◆ WHAT YOU HAVE TO DO
When you repeat the records, keep every word exact and drop each picture.

◆ SUPPLIED DATA
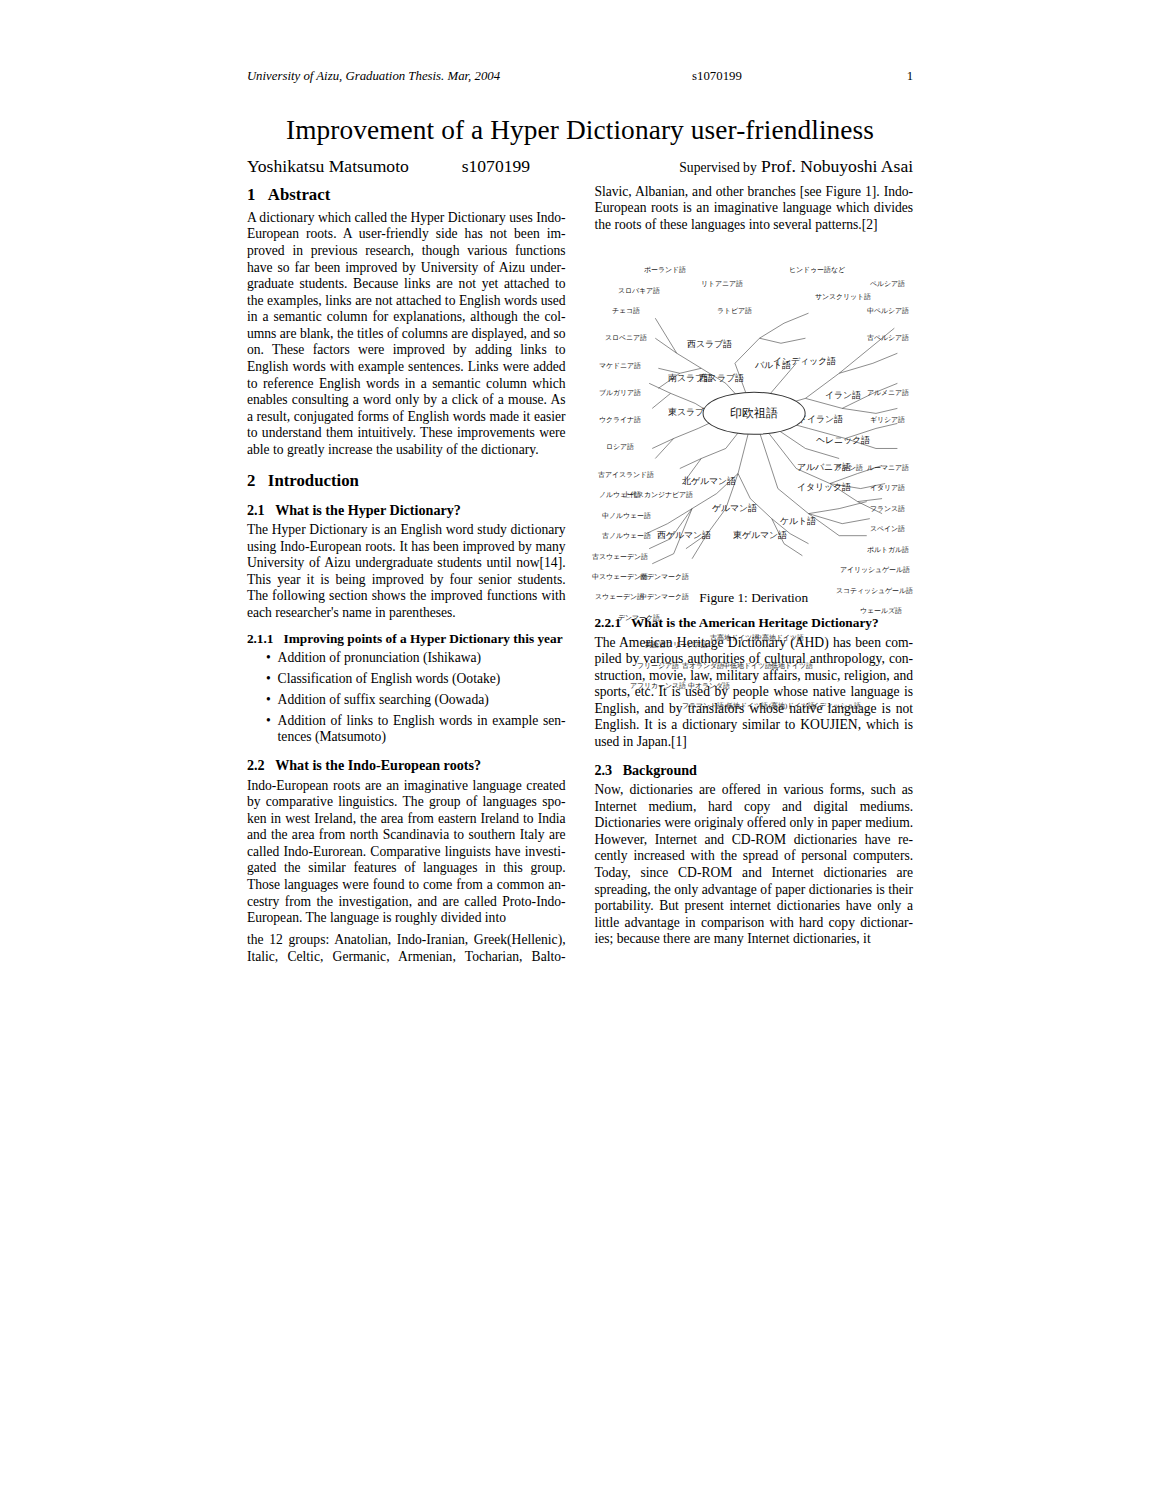University of Aizu, Graduation Thesis. Mar, 2004
s1070199
1
Improvement of a Hyper Dictionary user-friendliness
Yoshikatsu Matsumoto s1070199
Supervised by Prof. Nobuyoshi Asai
1 Abstract
A dictionary which called the Hyper Dictionary uses Indo-European roots. A user-friendly side has not been improved in previous research, though various functions have so far been improved by University of Aizu undergraduate students. Because links are not yet attached to the examples, links are not attached to English words used in a semantic column for explanations, although the columns are blank, the titles of columns are displayed, and so on. These factors were improved by adding links to English words with example sentences. Links were added to reference English words in a semantic column which enables consulting a word only by a click of a mouse. As a result, conjugated forms of English words made it easier to understand them intuitively. These improvements were able to greatly increase the usability of the dictionary.
2 Introduction
2.1 What is the Hyper Dictionary?
The Hyper Dictionary is an English word study dictionary using Indo-European roots. It has been improved by many University of Aizu undergraduate students until now[14]. This year it is being improved by four senior students. The following section shows the improved functions with each researcher's name in parentheses.
2.1.1 Improving points of a Hyper Dictionary this year
Addition of pronunciation (Ishikawa)
Classification of English words (Ootake)
Addition of suffix searching (Oowada)
Addition of links to English words in example sentences (Matsumoto)
2.2 What is the Indo-European roots?
Indo-European roots are an imaginative language created by comparative linguistics. The group of languages spoken in west Ireland, the area from eastern Ireland to India and the area from north Scandinavia to southern Italy are called Indo-Eurorean. Comparative linguists have investigated the similar features of languages in this group. Those languages were found to come from a common ancestry from the investigation, and are called Proto-Indo-European. The language is roughly divided into
the 12 groups: Anatolian, Indo-Iranian, Greek(Hellenic), Italic, Celtic, Germanic, Armenian, Tocharian, Balto-Slavic, Albanian, and other branches [see Figure 1]. Indo-European roots is an imaginative language which divides the roots of these languages into several patterns.[2]
印欧祖語
インディック語
イラン語
インドイラン語
ヘレニック語
アルバニア語
イタリック語
ケルト語
ゲルマン語
北ゲルマン語
西ゲルマン語
東ゲルマン語
西スラブ語
南スラブ語
西スラブ語
東スラブ語
バルト=スラブ語
バルト語
ポーランド語
スロバキア語
チェコ語
スロベニア語
マケドニア語
ブルガリア語
ウクライナ語
ロシア語
古アイスランド語
ノルウェー語
上代スカンジナビア語
中ノルウェー語
古ノルウェー語
古スウェーデン語
中スウェーデン語
南デンマーク語
スウェーデン語
中デンマーク語
デンマーク語
リトアニア語
ラトビア語
ヒンドゥー語など
サンスクリット語
ペルシア語
中ペルシア語
古ペルシア語
アルメニア語
ギリシア語
ルーマニア語
イタリア語
フランス語
スペイン語
ポルトガル語
アイリッシュゲール語
スコティッシュゲール語
ウェールズ語
ラテン語
英語
古フリージア語
古高地ドイツ語
中高地ドイツ語
フリージア語
古オランダ語
中低地ドイツ語
低地ドイツ語
アフリカーンス語
中オランダ語
フラマンド語
低地ドイツ語
(高地)ドイツ語
イディッシュ語
Figure 1: Derivation
2.2.1 What is the American Heritage Dictionary?
The American Heritage Dictionary (AHD) has been compiled by various authorities of cultural anthropology, construction, movie, law, military affairs, music, religion, and sports, etc. It is used by people whose native language is English, and by translators whose native language is not English. It is a dictionary similar to KOUJIEN, which is used in Japan.[1]
2.3 Background
Now, dictionaries are offered in various forms, such as Internet medium, hard copy and digital mediums. Dictionaries were originaly offered only in paper medium. However, Internet and CD-ROM dictionaries have recently increased with the spread of personal computers. Today, since CD-ROM and Internet dictionaries are spreading, the only advantage of paper dictionaries is their portability. But present internet dictionaries have only a little advantage in comparison with hard copy dictionaries; because there are many Internet dictionaries, it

◆ RESULT OF THE TASK
University of Aizu, Graduation Thesis. Mar, 2004
s1070199
1
Improvement of a Hyper Dictionary user-friendliness
Yoshikatsu Matsumoto s1070199
Supervised by Prof. Nobuyoshi Asai
1 Abstract
A dictionary which called the Hyper Dictionary uses Indo-European roots. A user-friendly side has not been improved in previous research, though various functions have so far been improved by University of Aizu undergraduate students. Because links are not yet attached to the examples, links are not attached to English words used in a semantic column for explanations, although the columns are blank, the titles of columns are displayed, and so on. These factors were improved by adding links to English words with example sentences. Links were added to reference English words in a semantic column which enables consulting a word only by a click of a mouse. As a result, conjugated forms of English words made it easier to understand them intuitively. These improvements were able to greatly increase the usability of the dictionary.
2 Introduction
2.1 What is the Hyper Dictionary?
The Hyper Dictionary is an English word study dictionary using Indo-European roots. It has been improved by many University of Aizu undergraduate students until now[14]. This year it is being improved by four senior students. The following section shows the improved functions with each researcher's name in parentheses.
2.1.1 Improving points of a Hyper Dictionary this year
Addition of pronunciation (Ishikawa)
Classification of English words (Ootake)
Addition of suffix searching (Oowada)
Addition of links to English words in example sentences (Matsumoto)
2.2 What is the Indo-European roots?
Indo-European roots are an imaginative language created by comparative linguistics. The group of languages spoken in west Ireland, the area from eastern Ireland to India and the area from north Scandinavia to southern Italy are called Indo-Eurorean. Comparative linguists have investigated the similar features of languages in this group. Those languages were found to come from a common ancestry from the investigation, and are called Proto-Indo-European. The language is roughly divided into
the 12 groups: Anatolian, Indo-Iranian, Greek(Hellenic), Italic, Celtic, Germanic, Armenian, Tocharian, Balto-Slavic, Albanian, and other branches [see Figure 1]. Indo-European roots is an imaginative language which divides the roots of these languages into several patterns.[2]
印欧祖語
インディック語
イラン語
インドイラン語
ヘレニック語
アルバニア語
イタリック語
ケルト語
ゲルマン語
北ゲルマン語
西ゲルマン語
東ゲルマン語
西スラブ語
南スラブ語
西スラブ語
東スラブ語
バルト=スラブ語
バルト語
ポーランド語
スロバキア語
チェコ語
スロベニア語
マケドニア語
ブルガリア語
ウクライナ語
ロシア語
古アイスランド語
ノルウェー語
上代スカンジナビア語
中ノルウェー語
古ノルウェー語
古スウェーデン語
中スウェーデン語
南デンマーク語
スウェーデン語
中デンマーク語
デンマーク語
リトアニア語
ラトビア語
ヒンドゥー語など
サンスクリット語
ペルシア語
中ペルシア語
古ペルシア語
アルメニア語
ギリシア語
ルーマニア語
イタリア語
フランス語
スペイン語
ポルトガル語
アイリッシュゲール語
スコティッシュゲール語
ウェールズ語
ラテン語
英語
古フリージア語
古高地ドイツ語
中高地ドイツ語
フリージア語
古オランダ語
中低地ドイツ語
低地ドイツ語
アフリカーンス語
中オランダ語
フラマンド語
低地ドイツ語
(高地)ドイツ語
イディッシュ語
Figure 1: Derivation
2.2.1 What is the American Heritage Dictionary?
The American Heritage Dictionary (AHD) has been compiled by various authorities of cultural anthropology, construction, movie, law, military affairs, music, religion, and sports, etc. It is used by people whose native language is English, and by translators whose native language is not English. It is a dictionary similar to KOUJIEN, which is used in Japan.[1]
2.3 Background
Now, dictionaries are offered in various forms, such as Internet medium, hard copy and digital mediums. Dictionaries were originaly offered only in paper medium. However, Internet and CD-ROM dictionaries have recently increased with the spread of personal computers. Today, since CD-ROM and Internet dictionaries are spreading, the only advantage of paper dictionaries is their portability. But present internet dictionaries have only a little advantage in comparison with hard copy dictionaries; because there are many Internet dictionaries, it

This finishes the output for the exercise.